▸ WORK TASK 1
Translate this sentence from the passage on the City of David excavations into Spanish: "For decades, archeologists had assumed that there was little new to uncover at the site, already one of the most visited archeological sites in Israel."
▸ WORK TASK 2
Extend the passage on the City of David excavations, beginning immediately after its final sentence.

The once and future city

I found this article from the JPost's weekend magazine fascinating.

Last year, I heard a shiur (lecture) from R. Asher Weiss in which he said that when it comes to matters of faith, we cannot just believe our eyes. He brought a story from the Talmud in Bava Bathra 75, in which a student does not believe that in the future, God will make huge previous stones for the Temple until he sees them being made on a trip overseas. When he returns and tells his Rebbe, "Drosh (learn the hidden meaning behind the verses) Rebbe drosh, as you said, I have seen," his Rabbi says he is a fool for only believing what he sees and turns him into a pile of bones.

Today, we actually have visual evidence that the events described in the bible are true, as this article indicates. For those of you who want 'evidence' that the bible is true and that the events that it described are real, here it is. And for those who want to be even bigger fools than the student who is described in the Talmud, this article shows that they will continue to deny even what their eyes see. Make sure to read it all.

The once and future city

The first major archeological digs in Jerusalem since the 1980s have uncovered some of the most significant - and the most highly controversial - finds ever discovered in the area known by most, and revered by many, as Ir David - "The City of David."

For decades, archeologists had assumed that there was little new to uncover at the site, already one of the most visited archeological sites in Israel. Yet in the past year, two archeological teams, each with a different vision and each supported by private institutions, have made discoveries that have surpassed even their own expectations.

▸ Dataset records

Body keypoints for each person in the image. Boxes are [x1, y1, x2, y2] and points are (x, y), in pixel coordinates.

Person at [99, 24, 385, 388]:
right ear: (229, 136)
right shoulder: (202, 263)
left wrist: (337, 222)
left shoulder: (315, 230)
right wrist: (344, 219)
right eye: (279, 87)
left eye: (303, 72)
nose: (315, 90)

▸ ANSWER 1
Durante décadas, los arqueólogos habían supuesto que quedaba poco nuevo por descubrir en el lugar, que ya era uno de los sitios arqueológicos más visitados de Israel.

▸ ANSWER 2
Different experts attach different significance and meaning to these discoveries. As Yair Zakovitch, professor of biblical studies at the Hebrew University, observes, "Everyone uses the Bible for their own agenda. Jerusalem is a sensitive place, and everyone uses the digs to prove what it is they want to prove.

"Which is why objectivity is so critical," he says, "although it is perhaps impossible under the circumstances."

Yet even the critics of these excavations, who downplay their significance, agree that the recent discoveries have the potential to change the prevailing views, not only of Jerusalem's ancient past, but of its future as well.

...

Reich's and Shukran's digging has unearthed valuable finds. Most recently, they have uncovered over 60 bullae (broken clay seals) and six stamps used to seal letters, attesting to the fact that literacy and a system of administration were in place in Jerusalem as early as the ninth century BCE.

They have also discovered thousands of fish bones that, together with the bullae were found in an area that Reich and Shukran believe to be the Shiloah Pool, used as a ritual bath for the Temple Mount, and a tiled road which ends at the pool and has its origins near the Temple Mount. Ostensibly, this is the road that worshipers used to go back and forth between the Shiloah Pool and the Temple Mount.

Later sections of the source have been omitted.